Out of the thousands of cool add-ons out there for Firefox, Chrome and other popular Web browsers, only a select few make it onto the desktops of professional Web developers and designers. Which are the most useful for the day-to-day work of designing and developing websites?
Computerworld asked more than 20 professionals from across the country what they recommend to their colleagues and why. While they stuck mostly with free browser extensions, they couldn't resist throwing in a few highly useful tools and services that are accessed via a browser rather than being true add-ons.
Here's their hot list, where you'll find some old favorites and, we hope, discover some new tools for your arsenal.
Code inspection, editing and debugging
These three tools make the job of viewing website code and prototyping page changes fast and easy. No need to touch the live code until you're ready to commit to changes.
Authors: Joe Hewitt, Jan Odvarko, Rob Campbell, Firebug Working Group
Browsers supported: Firefox (Firebug Lite bookmarklet version available for other browsers)
What it does: Inspects, edits and debugs website code within your browser.
Who recommends it:
• Matt Mayernick, vice president of Web development, Hudson Horizons in Saddle Brook, N.J.
• Josh Singer, president, Web312 in Chicago
• Richard Kesey, president and founder, Razor IT in Syracuse, N.Y.
• Ryan Burney, lead Web developer, 3 Roads Media in Greenwood Village, Col.
Firebug inspects the code by presenting the HTML and the CSS code in two side-by-side windows. "Firebug is indispensable. What's cool is you can turn styles on or off or add styles on the fly. It lets me make changes live on the page without having to save or reload the files," says Burney.
Author: Chris Pederick
Browsers supported: Chrome, Firefox
What it does: Provides a toolkit for viewing, editing and debugging websites.
Who recommends it:
• Darrell Armstead, mobile developer, DeepBlue in Atlanta
• Jen Kramer, senior interface developer, 4Web in Keene, N.H.
Why it's cool: "I love Web Developer because of the control it gives me over any site. It gives me the ability to strip a site down to its core, and lets me modify and tweak things to get it looking and working the way I want it to," Armstead says. But that's not all he likes: "I love the Outline Block Level Elements feature because it gives me a visual representation of how a site is built on the front end."
Kramer chimes in: "What I like about it is the ability to look at CSS. It shows all of the style sheets available on the page, and I can edit those on the fly and see how it looks in the browser," she says. "That's particularly helpful to me because I work with content management systems. It allows me to style what's being sent to the browser.

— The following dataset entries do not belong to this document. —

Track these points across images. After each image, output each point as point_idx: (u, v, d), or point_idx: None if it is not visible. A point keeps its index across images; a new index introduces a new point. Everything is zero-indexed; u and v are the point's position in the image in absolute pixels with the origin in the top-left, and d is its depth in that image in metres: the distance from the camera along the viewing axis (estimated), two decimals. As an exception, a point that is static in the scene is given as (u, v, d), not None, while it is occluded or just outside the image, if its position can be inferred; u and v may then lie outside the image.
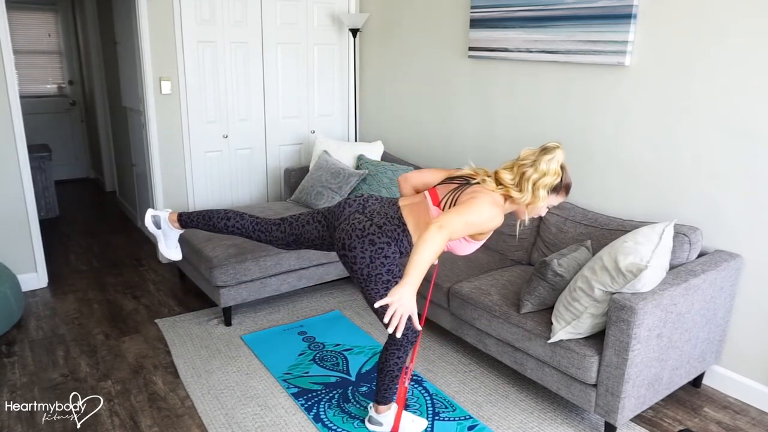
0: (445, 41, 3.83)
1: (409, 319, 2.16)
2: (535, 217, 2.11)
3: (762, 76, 2.37)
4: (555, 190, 2.04)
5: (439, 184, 2.19)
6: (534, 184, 1.99)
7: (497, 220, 1.97)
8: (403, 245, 2.13)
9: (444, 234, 1.79)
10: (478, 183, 2.06)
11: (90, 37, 5.84)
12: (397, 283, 2.10)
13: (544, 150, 2.00)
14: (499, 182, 2.04)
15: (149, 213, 2.52)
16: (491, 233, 2.09)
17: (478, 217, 1.91)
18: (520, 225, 2.18)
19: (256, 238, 2.41)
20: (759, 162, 2.43)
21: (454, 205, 2.01)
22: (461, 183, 2.10)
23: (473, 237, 2.04)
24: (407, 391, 2.37)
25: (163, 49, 3.83)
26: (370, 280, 2.10)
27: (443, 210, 2.06)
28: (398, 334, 1.65)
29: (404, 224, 2.12)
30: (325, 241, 2.29)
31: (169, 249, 2.57)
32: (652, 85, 2.74)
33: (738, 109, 2.46)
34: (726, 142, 2.52)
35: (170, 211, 2.53)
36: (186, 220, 2.48)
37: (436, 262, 2.49)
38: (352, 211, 2.18)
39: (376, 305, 1.66)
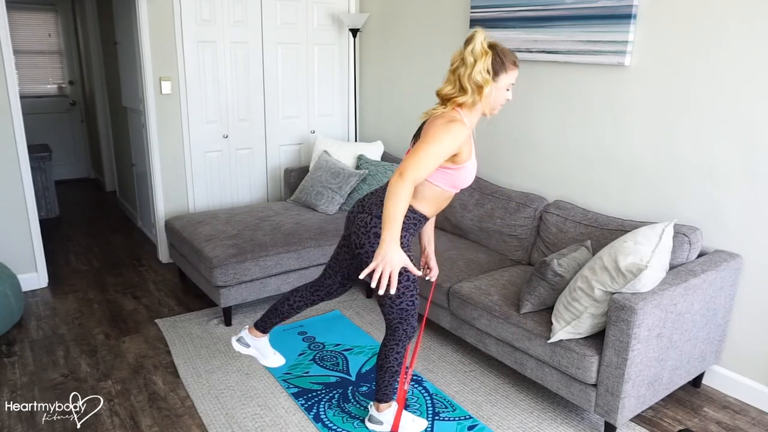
0: (445, 41, 3.83)
1: (410, 314, 2.15)
2: (502, 105, 2.01)
3: (762, 76, 2.37)
4: (498, 71, 1.92)
5: None
6: (470, 77, 1.89)
7: (462, 133, 1.87)
8: (409, 221, 2.08)
9: (406, 177, 1.75)
10: (431, 116, 2.00)
11: (90, 37, 5.84)
12: (413, 259, 2.10)
13: (465, 42, 1.92)
14: (446, 98, 1.98)
15: (233, 341, 2.57)
16: (473, 151, 2.00)
17: (436, 145, 1.84)
18: (487, 118, 2.07)
19: (320, 299, 2.45)
20: (759, 162, 2.43)
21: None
22: (420, 128, 2.06)
23: (454, 162, 1.96)
24: (407, 393, 2.37)
25: (163, 49, 3.84)
26: None
27: None
28: (392, 291, 1.64)
29: None
30: (356, 257, 2.29)
31: (268, 358, 2.61)
32: (652, 85, 2.74)
33: (738, 109, 2.46)
34: (726, 142, 2.52)
35: (247, 327, 2.59)
36: (262, 325, 2.54)
37: (433, 280, 2.50)
38: (356, 214, 2.19)
39: (361, 276, 1.66)
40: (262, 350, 2.58)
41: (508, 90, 2.00)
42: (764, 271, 2.51)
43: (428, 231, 2.41)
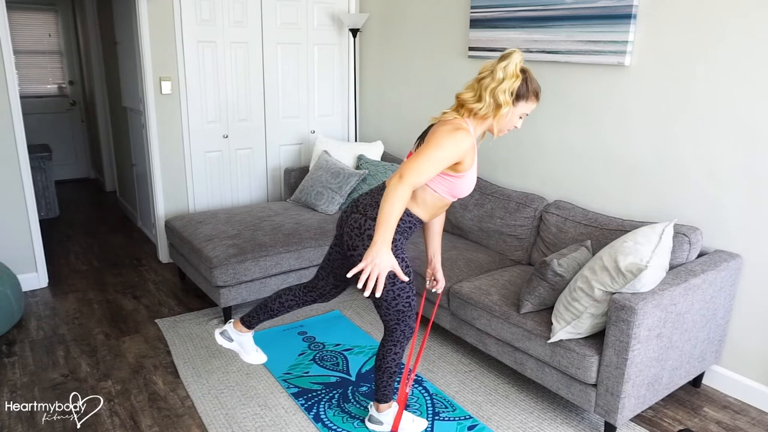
0: (445, 41, 3.83)
1: (408, 316, 2.16)
2: (509, 130, 2.01)
3: (762, 76, 2.37)
4: (521, 96, 1.93)
5: None
6: (492, 92, 1.89)
7: (466, 141, 1.88)
8: (404, 224, 2.08)
9: (406, 181, 1.75)
10: (439, 121, 2.00)
11: (90, 37, 5.84)
12: (407, 265, 2.10)
13: (501, 57, 1.92)
14: (460, 104, 1.98)
15: (216, 333, 2.52)
16: (475, 161, 2.00)
17: (440, 151, 1.84)
18: (493, 137, 2.06)
19: (312, 300, 2.41)
20: (759, 162, 2.43)
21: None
22: (427, 130, 2.05)
23: (455, 170, 1.96)
24: (408, 396, 2.37)
25: (163, 49, 3.84)
26: None
27: None
28: (378, 294, 1.64)
29: None
30: (348, 258, 2.28)
31: (250, 355, 2.53)
32: (652, 85, 2.74)
33: (738, 109, 2.46)
34: (726, 141, 2.52)
35: (233, 321, 2.54)
36: (248, 320, 2.49)
37: (439, 292, 2.49)
38: (349, 214, 2.18)
39: (349, 275, 1.65)
40: (245, 346, 2.51)
41: (520, 118, 2.00)
42: (764, 271, 2.51)
43: (435, 243, 2.40)
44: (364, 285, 1.66)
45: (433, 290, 2.49)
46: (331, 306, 3.54)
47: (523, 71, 1.93)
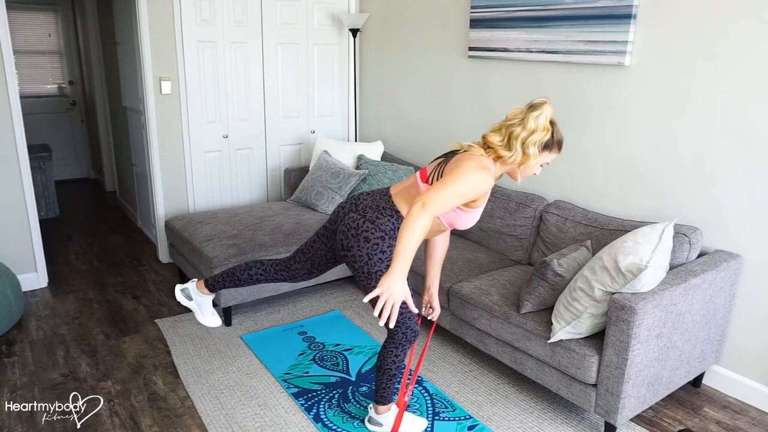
0: (445, 41, 3.83)
1: (408, 318, 2.16)
2: (529, 176, 2.06)
3: (762, 76, 2.37)
4: (547, 147, 1.98)
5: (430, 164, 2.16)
6: (523, 143, 1.93)
7: (486, 184, 1.91)
8: (397, 230, 2.10)
9: (428, 211, 1.75)
10: (465, 152, 2.02)
11: (90, 37, 5.84)
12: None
13: (532, 107, 1.95)
14: (487, 145, 2.01)
15: (177, 289, 2.57)
16: (486, 200, 2.04)
17: (463, 186, 1.86)
18: (520, 179, 2.11)
19: (282, 278, 2.43)
20: (759, 162, 2.43)
21: (441, 177, 1.96)
22: (447, 155, 2.08)
23: (467, 206, 2.00)
24: (407, 405, 2.37)
25: (163, 49, 3.84)
26: (371, 278, 2.10)
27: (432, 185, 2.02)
28: (391, 325, 1.64)
29: (398, 212, 2.10)
30: (336, 253, 2.29)
31: (206, 317, 2.58)
32: (652, 85, 2.74)
33: (738, 109, 2.46)
34: (726, 142, 2.52)
35: (195, 280, 2.57)
36: (213, 283, 2.52)
37: (434, 319, 2.50)
38: (346, 212, 2.18)
39: (365, 300, 1.65)
40: (203, 307, 2.55)
41: (541, 166, 2.05)
42: (764, 271, 2.51)
43: (435, 271, 2.42)
44: (379, 314, 1.65)
45: (429, 317, 2.50)
46: (331, 306, 3.54)
47: (552, 123, 1.97)
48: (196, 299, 2.55)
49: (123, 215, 5.48)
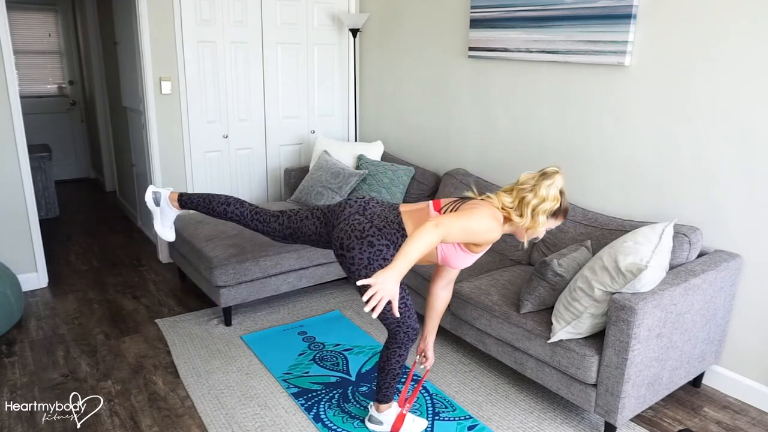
0: (445, 41, 3.83)
1: (408, 316, 2.17)
2: (533, 239, 2.13)
3: (762, 76, 2.37)
4: (554, 214, 2.06)
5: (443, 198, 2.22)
6: (534, 210, 2.00)
7: (494, 234, 1.98)
8: (393, 235, 2.13)
9: (439, 231, 1.78)
10: (482, 200, 2.08)
11: (90, 37, 5.84)
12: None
13: (544, 175, 2.02)
14: (502, 205, 2.07)
15: (150, 189, 2.52)
16: (487, 248, 2.10)
17: (476, 225, 1.91)
18: (520, 247, 2.21)
19: (254, 227, 2.40)
20: (759, 162, 2.43)
21: (456, 212, 2.02)
22: (463, 198, 2.14)
23: (468, 248, 2.05)
24: (404, 417, 2.37)
25: (163, 49, 3.84)
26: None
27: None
28: (374, 315, 1.65)
29: (403, 229, 2.13)
30: (321, 238, 2.29)
31: (164, 228, 2.56)
32: (652, 85, 2.74)
33: (738, 109, 2.46)
34: (726, 142, 2.52)
35: (171, 190, 2.53)
36: (186, 201, 2.48)
37: (428, 368, 2.50)
38: (353, 212, 2.18)
39: (359, 283, 1.67)
40: (166, 217, 2.52)
41: (545, 231, 2.11)
42: (764, 271, 2.51)
43: (434, 322, 2.44)
44: (366, 302, 1.66)
45: (422, 366, 2.50)
46: (331, 306, 3.54)
47: (561, 193, 2.04)
48: (163, 207, 2.50)
49: (123, 215, 5.48)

"Firebug has something similar, but I find it more difficult to use. It's much harder to get a style sheet out of Firebug and into Joomla," Kramer adds. For me, Web Developer works better."
Browser supported: Chrome
Where to get it: Included with the Chrome browser. Right-click on any Web page in Chrome and choose "Inspect Element," or choose View --> Developer --> Developer Tools from the menu.
What it does: Provides tools for inspecting, editing and debugging website code.
Who recommends it:
• Jason Hipwell, managing director, Clikzy Creative in Alexandria, Va.
• Shaun Rajewski, lead developer at Web Studios in Erie, Pa.
• Ryan Burney, 3 Roads Media
Why it's cool: Developer Tools is Google's answer to Firebug for Firefox, but there's no add-on to download: Google built it right into the Chrome browser.
"It is my favorite 'extension' because of its intuitive design, with HTML on the left, CSS on the right," says Hipwell. "Inspect Element will highlight elements on a page as you hover over them, which makes it easy to find the div tag I am looking for. It gives me the ability to see changes on a live site, but those changes exist only on my local computer, making it a perfect testing environment. Its simplicity is really what makes the tool so effective."
Rajewski is also a big fan. "Developer Tools allows you to see the final output of what is rendered to [the] screen, and has the ability to highlight individual elements, view the elements' CSS tags and inherited tags, and make 'live' changes to the code to see what it looks like in the browser without making file changes," he says.
"One nice thing about Chrome's Developer Tools is that it will give you the dimensions of things," says Burney. Click on the image URL and up pops the image with the associated link, image dimensions and file type displayed. That's something Firebug doesn't do, he says. "Being able to know at a glance the dimensions of an object, that's a big time saver."